= EXERCISE =
Please give the data from its start through the line with "sa para ofrecer el", both ends included, as a Markdown table with the columns Row and Line. Leave out blank lines and the pictures.
====== INPUT FOR THIS TASK
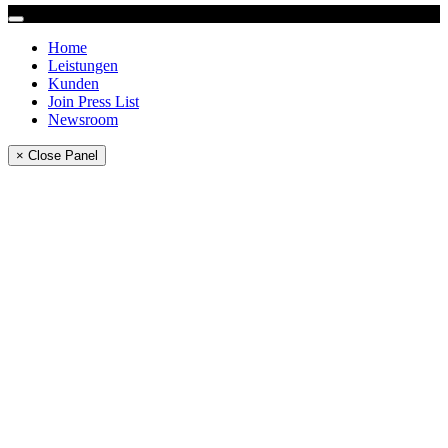
Home
Leistungen
Kunden
Join Press List
Newsroom
× Close Panel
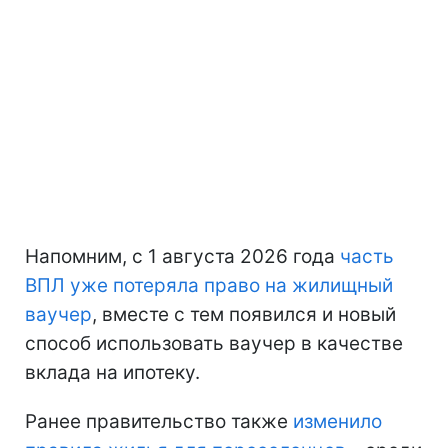
Напомним, с 1 августа 2026 года
часть
ВПЛ уже потеряла право на жилищный
ваучер
, вместе с тем появился и новый
способ использовать ваучер в качестве
вклада на ипотеку.
Ранее правительство также
изменило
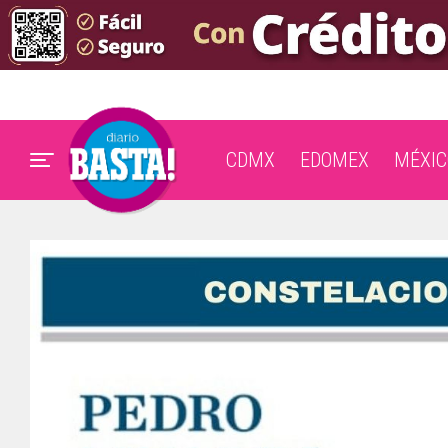
CDMX
EDOMEX
MÉXIC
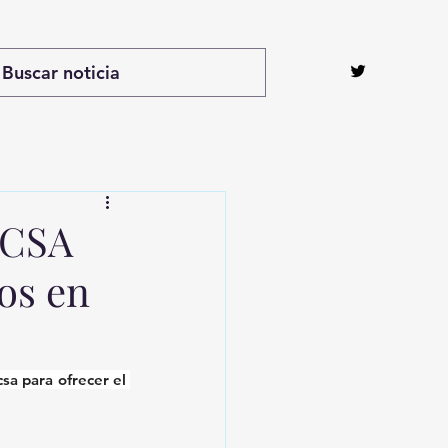
TCSA
os en
sa para ofrecer el 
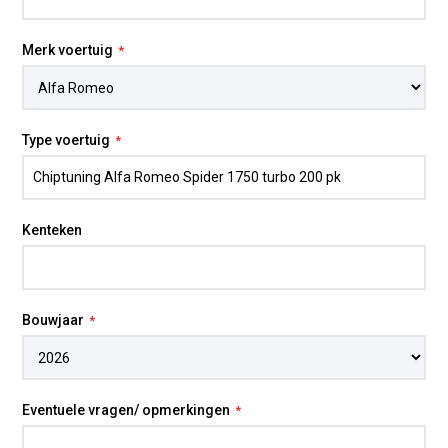
Merk voertuig
Type voertuig
Kenteken
Bouwjaar
Eventuele vragen/ opmerkingen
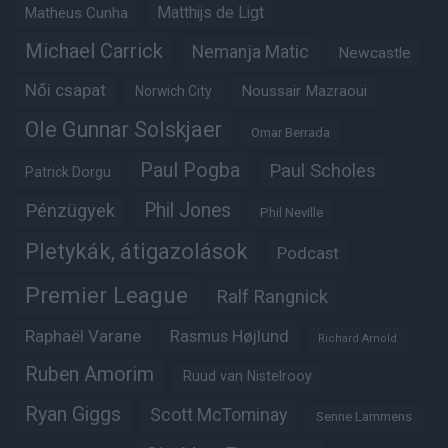
Matheus Cunha
Matthijs de Ligt
Michael Carrick
Nemanja Matic
Newcastle
Női csapat
Noussair Mazraoui
Norwich City
Ole Gunnar Solskjaer
Omar Berrada
Paul Pogba
Paul Scholes
Patrick Dorgu
Phil Jones
Pénzügyek
Phil Neville
Pletykák, átigazolások
Podcast
Premier League
Ralf Rangnick
Raphaël Varane
Rasmus Højlund
Richard Arnold
Ruben Amorim
Ruud van Nistelrooy
Ryan Giggs
Scott McTominay
Senne Lammens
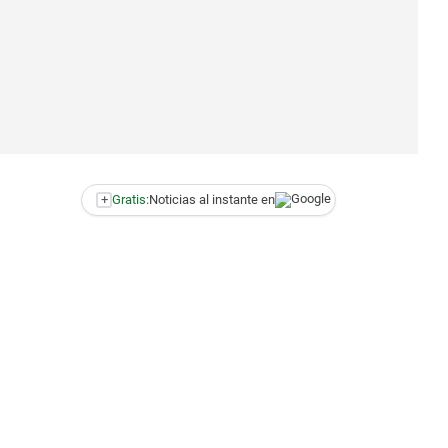
+
Gratis:
Noticias al instante en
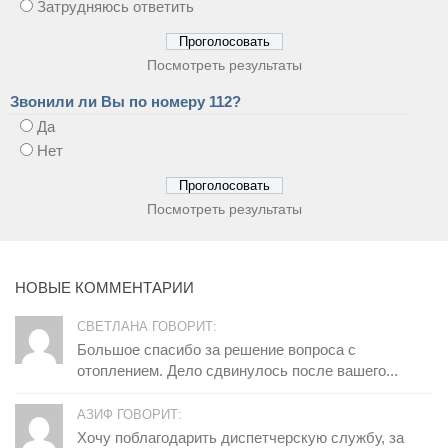
Затрудняюсь ответить
Посмотреть результаты
Звонили ли Вы по номеру 112?
Да
Нет
Посмотреть результаты
НОВЫЕ КОММЕНТАРИИ
СВЕТЛАНА ГОВОРИТ:
Большое спасибо за решение вопроса с
отоплением. Дело сдвинулось после вашего...
АЗИФ ГОВОРИТ:
Хочу поблагодарить диспетчерскую службу, за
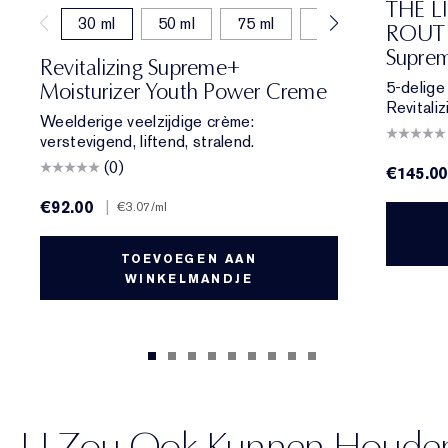
THE L
30 ml
50 ml
75 ml
15 ml
50 ml (b
ROUTIN
Suprem
Revitalizing Supreme+
5-delige 
Moisturizer Youth Power Creme
Revitali
Weelderige veelzijdige crème:
verstevigend, liftend, stralend.
(0)
€145.00
€92.00
|
€3.07
/ml
TOEVOEGEN AAN
WINKELMANDJE
U Zou Ook Kunnen Houde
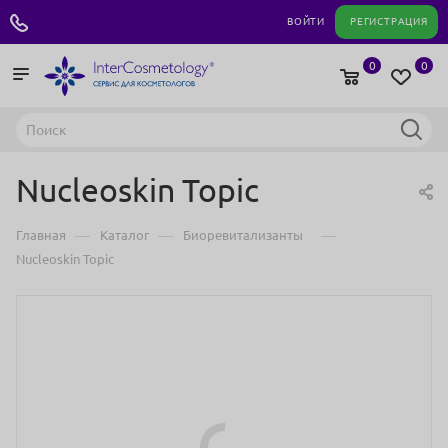
+7 495 180 04 11
ВОЙТИ
РЕГИСТРАЦИЯ
0
0
Nucleoskin Topic
—
—
—
Главная
Каталог
Биоревитализанты
Nucleoskin Topic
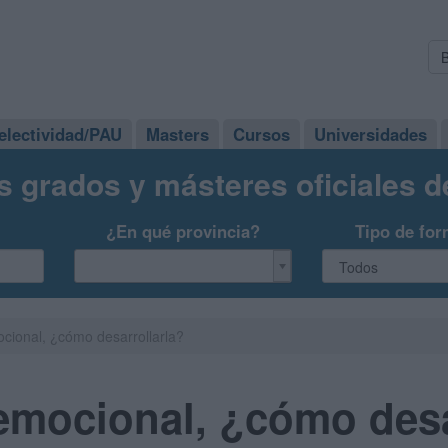
electividad/PAU
Masters
Cursos
Universidades
s grados y másteres oficiales 
¿En qué provincia?
Tipo de for
ocional, ¿cómo desarrollarla?
 emocional, ¿cómo desa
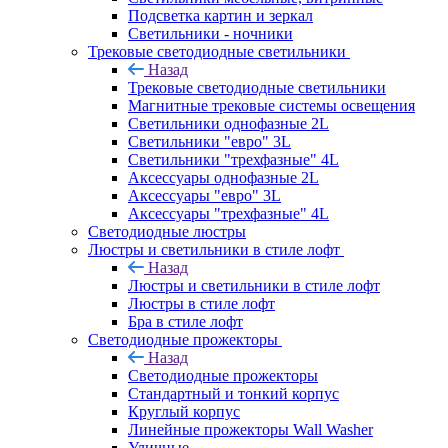
Подсветка картин и зеркал
Светильники - ночники
Трековые светодиодные светильники
Назад
Трековые светодиодные светильники
Магнитные трековые системы освещения
Светильники однофазные 2L
Светильники "евро" 3L
Светильники "трехфазные" 4L
Аксессуары однофазные 2L
Аксессуары "евро" 3L
Аксессуары "трехфазные" 4L
Светодиодные люстры
Люстры и светильники в стиле лофт
Назад
Люстры и светильники в стиле лофт
Люстры в стиле лофт
Бра в стиле лофт
Светодиодные прожекторы
Назад
Светодиодные прожекторы
Стандартный и тонкий корпус
Круглый корпус
Линейные прожекторы Wall Washer
Уличные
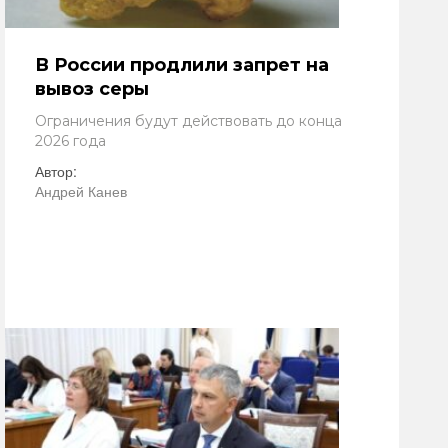
В России продлили запрет на
вывоз серы
Ограничения будут действовать до конца
2026 года
Автор:
Андрей Канев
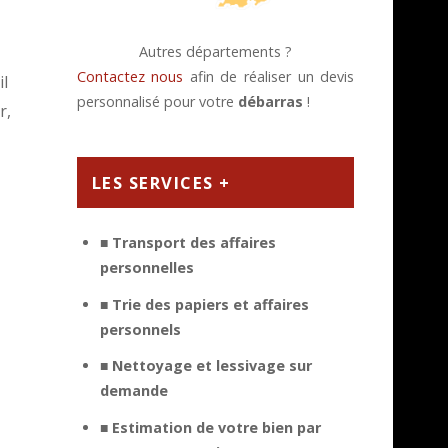
Autres départements ?
Contactez nous
afin de réaliser un devis
il
personnalisé pour votre
débarras
!
r,
LES SERVICES +
■ Transport des affaires
personnelles
■ Trie des papiers et affaires
personnels
■ Nettoyage et lessivage sur
demande
■ Estimation de votre bien par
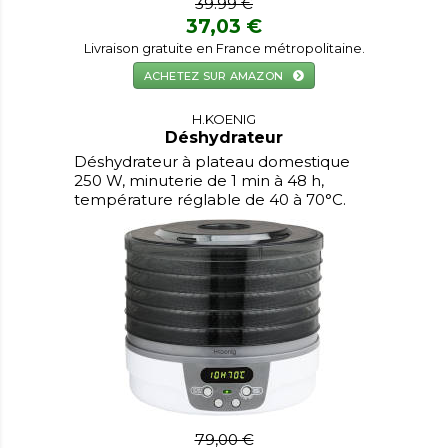
39.99 €
37,03 €
Livraison gratuite en France métropolitaine.
ACHETEZ SUR AMAZON
H.KOENIG
Déshydrateur
Déshydrateur à plateau domestique
250 W, minuterie de 1 min à 48 h,
température réglable de 40 à 70°C.
79,00 €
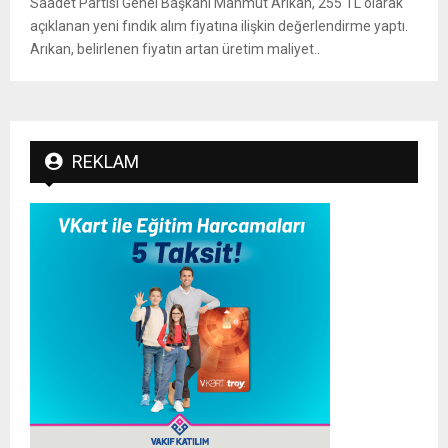
Saadet Partisi Genel Başkanı Mahmut Arıkan, 255 TL olarak
açıklanan yeni fındık alım fiyatına ilişkin değerlendirme yaptı.
Arıkan, belirlenen fiyatın artan üretim maliyet..
REKLAM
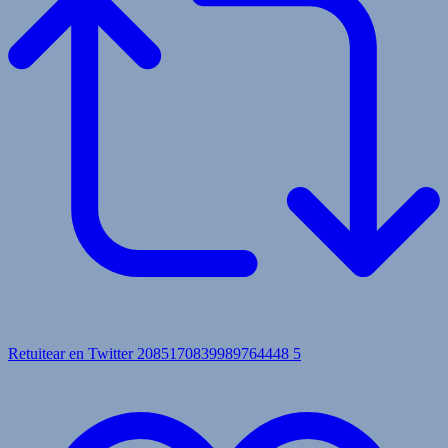
Retuitear en Twitter 2085170839989764448
5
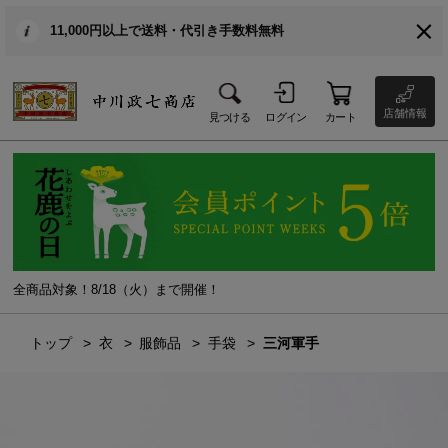
11,000円以上で送料・代引き手数料無料
店舗情報
見つける
ログイン
カート
全商品対象！8/18（火）まで開催！
トップ
衣
服飾品
手袋
三河軍手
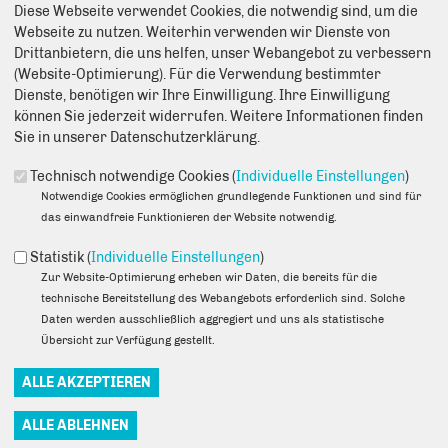
Diese Webseite verwendet Cookies, die notwendig sind, um die
Anmerkung: Ihre E-Mail-Adresse wird benötigt um die Personen,
Webseite zu nutzen. Weiterhin verwenden wir Dienste von
denen Sie die Seite weiterempfehlen, zu informieren, von wem die
Drittanbietern, die uns helfen, unser Webangebot zu verbessern
Empfehlung kommt, und dass es kein Spam ist.
(Website-Optimierung). Für die Verwendung bestimmter
Das mit * gekennzeichnete Feld ist ein Pflichtfeld.
Dienste, benötigen wir Ihre Einwilligung. Ihre Einwilligung
können Sie jederzeit widerrufen. Weitere Informationen finden
Eigene E-Mail-Adresse
*
Sie in unserer Datenschutzerklärung.
Technisch notwendige Cookies (
Individuelle Einstellungen
)
Notwendige Cookies ermöglichen grundlegende Funktionen und sind für
Eigener Name
*
das einwandfreie Funktionieren der Website notwendig.
Statistik (
Individuelle Einstellungen
)
Senden an
*
Zur Website-Optimierung erheben wir Daten, die bereits für die
technische Bereitstellung des Webangebots erforderlich sind. Solche
Daten werden ausschließlich aggregiert und uns als statistische
Übersicht zur Verfügung gestellt.
Sie können mehrere Empfänger mit Komma getrennt eingeben.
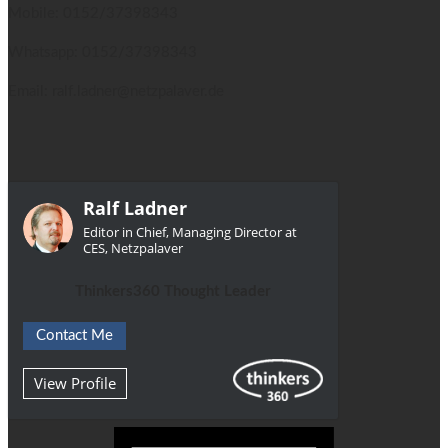
Mobile: 0152/37398343
Whatsapp: 0152/37398343
Email: ralf.ladner@netzpalaver.de
Ralf Ladner
Editor in Chief, Managing Director at
CES, Netzpalaver
Thinkers360 Thought Leader
Contact Me
View Profile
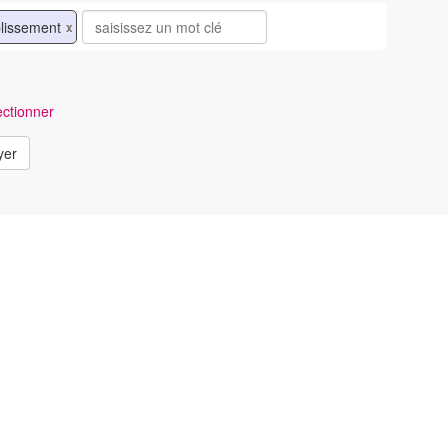
blissement
x
ctionner
yer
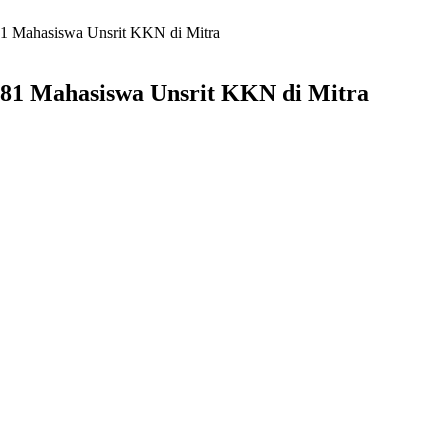
81 Mahasiswa Unsrit KKN di Mitra
81 Mahasiswa Unsrit KKN di Mitra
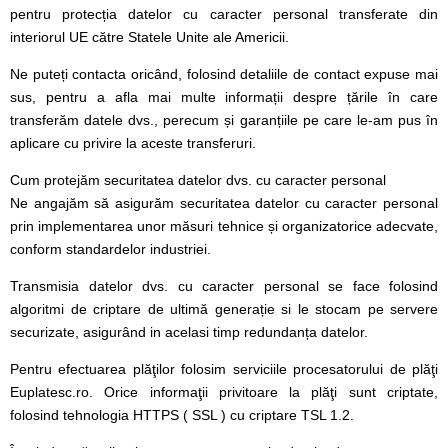
pentru protecția datelor cu caracter personal transferate din
interiorul UE către Statele Unite ale Americii.
Ne puteți contacta oricând, folosind detaliile de contact expuse mai
sus, pentru a afla mai multe informații despre țările în care
transferăm datele dvs., perecum și garanțiile pe care le-am pus în
aplicare cu privire la aceste transferuri.
Cum protejăm securitatea datelor dvs. cu caracter personal
Ne angajăm să asigurăm securitatea datelor cu caracter personal
prin implementarea unor măsuri tehnice și organizatorice adecvate,
conform standardelor industriei.
Transmisia datelor dvs. cu caracter personal se face folosind
algoritmi de criptare de ultimă generație si le stocam pe servere
securizate, asigurând in acelasi timp redundanța datelor.
Pentru efectuarea plăţilor folosim serviciile procesatorului de plăţi
Euplatesc.ro. Orice informaţii privitoare la plăţi sunt criptate,
folosind tehnologia HTTPS ( SSL ) cu criptare TSL 1.2.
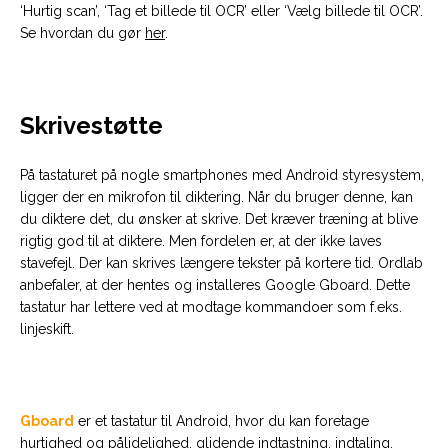
‘Hurtig scan’, ‘Tag et billede til OCR’ eller ‘Vælg billede til OCR’.
Se hvordan du gør
her
.
Skrivestøtte
På tastaturet på nogle smartphones med Android styresystem,
ligger der en mikrofon til diktering. Når du bruger denne, kan
du diktere det, du ønsker at skrive. Det kræver træning at blive
rigtig god til at diktere. Men fordelen er, at der ikke laves
stavefejl. Der kan skrives længere tekster på kortere tid. Ordlab
anbefaler, at der hentes og installeres Google Gboard. Dette
tastatur har lettere ved at modtage kommandoer som f.eks.
linjeskift.
Gboard
er et tastatur til Android, hvor du kan foretage
hurtighed og pålidelighed, glidende indtastning, indtaling,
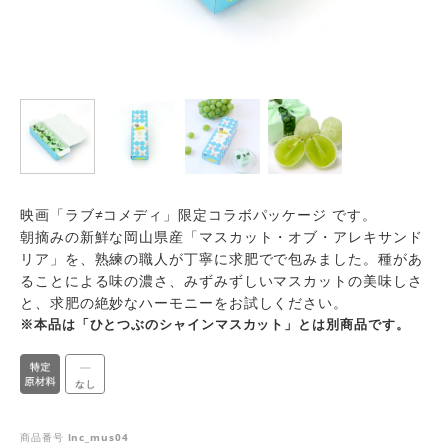
映画「ラブ≠コメディ」限定コラボパッケージ です。
朝摘みの新鮮な岡山県産「マスカット・オブ・アレキサンド
リア」を、熟練の職人が丁寧に求肥でで包みました。種があ
ることによる味の濃さ、みずみずしいマスカットの美味しさ
と、求肥の絶妙なハーモニーをお試しください。
※本品は「ひとつぶのシャインマスカット」とは別商品です。
商品番号
lnc_mus04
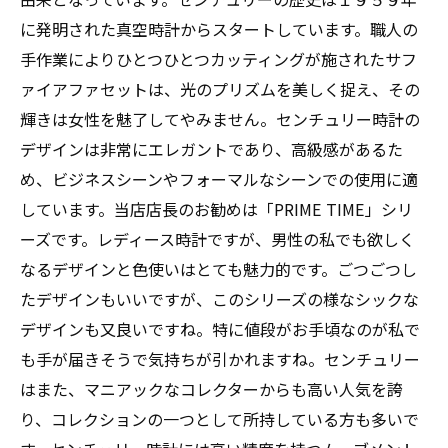
に発明された真空時計からスタートしています。職人の
手作業によりひとつひとつカッティングが施されたサフ
ァイアファセットは、光のプリズムを美しく捉え、その
輝きは女性を魅了してやみません。センチュリー時計の
デザインは非常にエレガントであり、高級感があるた
め、ビジネスシーンやフォーマルなシーンでの使用に適
しています。当店店長のお勧めは「PRIME TIME」シリ
ーズです。レディース時計ですが、男性の私でも欲しく
なるデザインと色使いはとても魅力的です。ごつごつし
たデザインもいいですが、このシリーズの様なシックな
デザインも又良いですね。特に値段がお手頃なのが私で
も手が届きそうで気持ちが引かれますね。センチュリー
はまた、マニアックなコレクターからも高い人気を誇
り、コレクションの一つとして所持している方も多いで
============
= WRITTEN SOLUTION =
| Row | Line |
|---|---|
| 1 | Home |
| 2 | Leistungen |
| 3 | Kunden |
| 4 | Join Press List |
| 5 | Newsroom |
| 6 | × Close Panel |
| 7 | Напомним, с 1 августа 2026 года |
| 8 | часть |
| 9 | ВПЛ уже потеряла право на жилищный |
| 10 | ваучер |
| 11 | , вместе с тем появился и новый |
| 12 | способ использовать ваучер в качестве |
| 13 | вклада на ипотеку. |
| 14 | Ранее правительство также |
| 15 | изменило |
| 16 | CDMX |
| 17 | EDOMEX |
| 18 | MÉXIC |
| 19 | TCSA |
| 20 | os en |
| 21 | sa para ofrecer el  |